The purpose of the scatterplot below is to assess the correlation between total payments recieved and total opioid claim count for providers who ONLY wrote opioid prescriptions. This scatterplot is also colored by U.S. census region so that we can see in which part of the country each of these providers practices. It can be observed that the majority of providers who solely wrote opioid prescriptions were in the Southern region of the United States. It can also be seen that no providers from the Midwest wrote solely opioid prescriptions. Finally, we can see a slight positive correlation between total payments recieved and opioid prescription claims up to approximately $80, and then the correlation dissipates.

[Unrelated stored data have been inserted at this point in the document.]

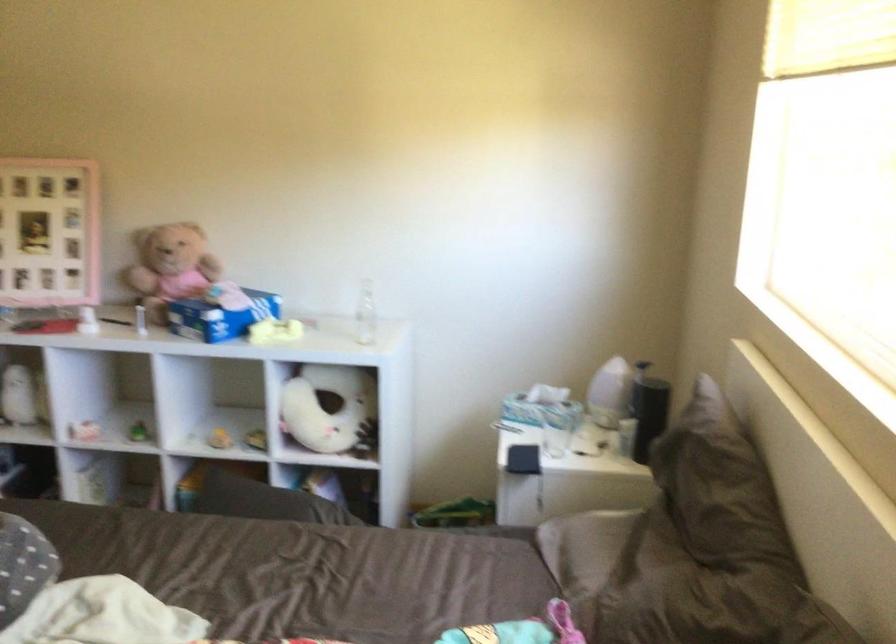
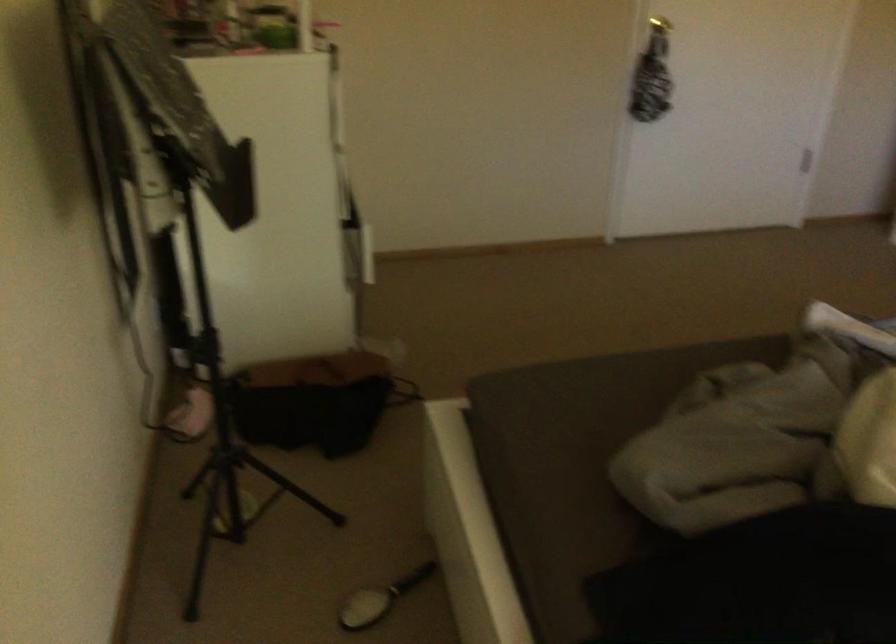
First-person continuous shooting, in which direction is the camera rotating?

The camera's rotation is toward left-down.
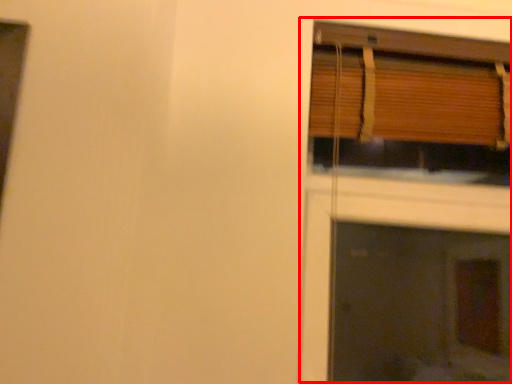
Question: From the image's perspective, considering the relative positions of fireplace (annotated by the red box) and window in the image provided, where is fireplace (annotated by the red box) located with respect to the staircase?

Choices:
 (A) below
 (B) above

Answer: (A)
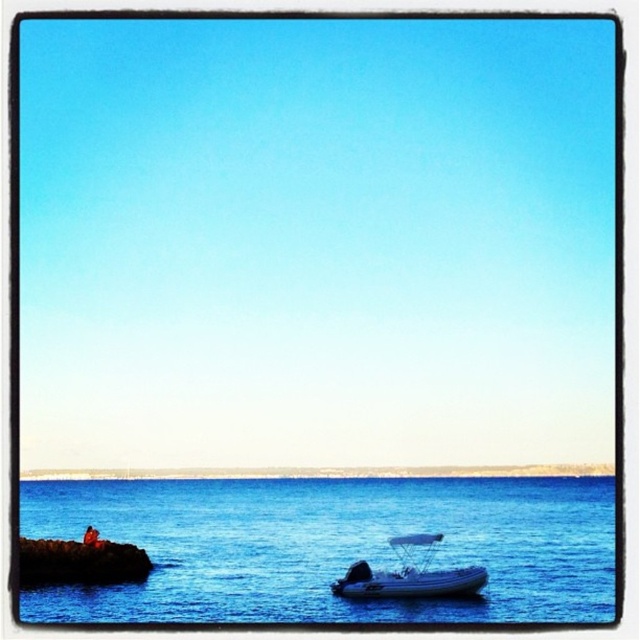
You are a swimmer who wants to reach the white rubber boat at lower center from the blue water at lower left. Given that your swimming speed is 1.5 meters per second, how long will it take you to reach the boat?

The blue water at lower left and white rubber boat at lower center are 117.34 meters apart from each other. At a swimming speed of 1.5 meters per second, it will take approximately 78.23 seconds to reach the boat.

You are standing at the point marked by the coordinates point (x=330, y=547) in the image. Based on the scene description, what would you see directly below you?

The point (x=330, y=547) indicates blue water at lower left, so you would see blue water directly below you.

You are standing on the shore looking at the scene. There are two points marked in the image. The first point is at coordinates point (20, 600) and the second point is at point (429, 544). Which point is closer to you?

Point (20, 600) is closer to you because it is further to the camera than point (429, 544).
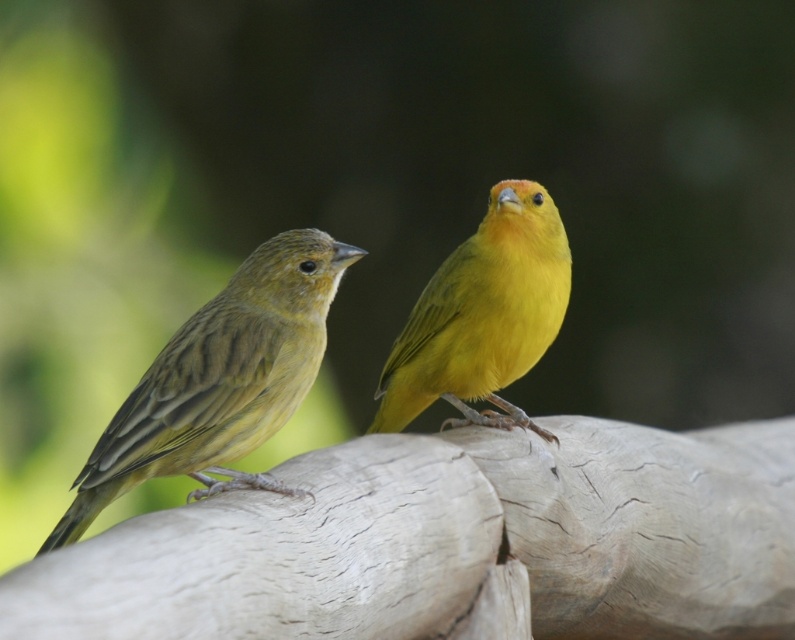
Does matte yellow bird at left lie behind matte yellow canary at center?

No, matte yellow bird at left is in front of matte yellow canary at center.

This screenshot has height=640, width=795. In order to click on matte yellow bird at left in this screenshot , I will do `click(220, 380)`.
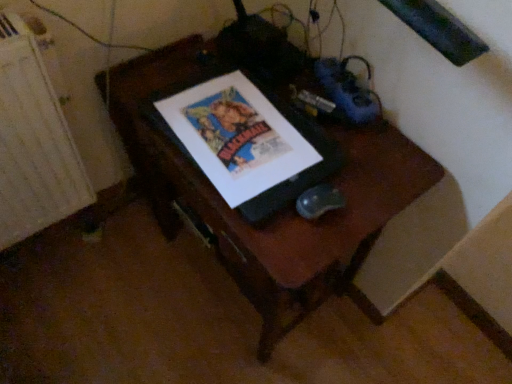
Question: Considering the relative sizes of white textured radiator at left and wooden desk at center in the image provided, is white textured radiator at left taller than wooden desk at center?

Choices:
 (A) no
 (B) yes

Answer: (A)

Question: Could you tell me if white textured radiator at left is facing wooden desk at center?

Choices:
 (A) no
 (B) yes

Answer: (A)

Question: Does white textured radiator at left have a lesser height compared to wooden desk at center?

Choices:
 (A) no
 (B) yes

Answer: (B)

Question: Is white textured radiator at left located outside wooden desk at center?

Choices:
 (A) yes
 (B) no

Answer: (A)

Question: Is white textured radiator at left positioned before wooden desk at center?

Choices:
 (A) yes
 (B) no

Answer: (B)

Question: Is wooden desk at center located within white textured radiator at left?

Choices:
 (A) yes
 (B) no

Answer: (B)

Question: Is wooden desk at center positioned in front of white textured radiator at left?

Choices:
 (A) yes
 (B) no

Answer: (A)

Question: Is wooden desk at center facing away from white textured radiator at left?

Choices:
 (A) yes
 (B) no

Answer: (B)

Question: Considering the relative sizes of wooden desk at center and white textured radiator at left in the image provided, is wooden desk at center shorter than white textured radiator at left?

Choices:
 (A) no
 (B) yes

Answer: (A)

Question: Is wooden desk at center completely or partially outside of white textured radiator at left?

Choices:
 (A) yes
 (B) no

Answer: (A)

Question: From a real-world perspective, does wooden desk at center stand above white textured radiator at left?

Choices:
 (A) no
 (B) yes

Answer: (A)

Question: Would you consider wooden desk at center to be distant from white textured radiator at left?

Choices:
 (A) yes
 (B) no

Answer: (B)

Question: Is matte paper poster at center at the left side of white textured radiator at left?

Choices:
 (A) no
 (B) yes

Answer: (A)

The purpose of the scatterplot below is to assess the correlation between total payments recieved and total opioid claim count for the top 50 opioid prescribers in the United States. This scatterplot is also colored by U.S. census region so that we can see in which part of the country each of these providers practices. It can be clearly observed that the vast majority of the top 50 opioid prescribers practice in the Southern region of the United States. Otherwise, there does not appear to be any strong correlation between total payments recieved and total opioid claim count for this subset of providers - in fact, there is a dense cluster between 10,000 and 20,000 opioid prescription claims, and between $0 and $50 total payments recieved.
The purpose of the scatterplot below is to assess the correlation between total payments recieved and total opioid claim count for the 50 providers who recieved the most money in open payments. This scatterplot is also colored by U.S. census region so that we can see in which part of the country each of these providers practices. There would appear to be a fairly diverse regional distribution of providers (meaning that no one U.S. census region stands out as dominant for this subset of providers). In addition, there does not appear to be any strong correlations between total payments recieved and total opioid claim count for this subset of providers.
The heat map below shows the total amount of opioid claims made by providers in each state. The amount of claims made in each state is represented by a continuous color scale from black to red, with red signifying a higher number of opioid claims for that particular state. Grey states had no recorded opioid claims made by providers. In this map, It seems that the states of California, Texas, and Florida have the highest amount of opioid claims made by providers in 2017. Meanwhile, the states with no recorded opioid claims are New Hampshire, New Jersey, Connecticut, Vermont, and Rhode Island. There is, however, a possibility that state population is a confounding variable in this data. To accomodate this, a future iteration of this map may compare the ratio of opioid claims to total claims, rather than the total opioid claims.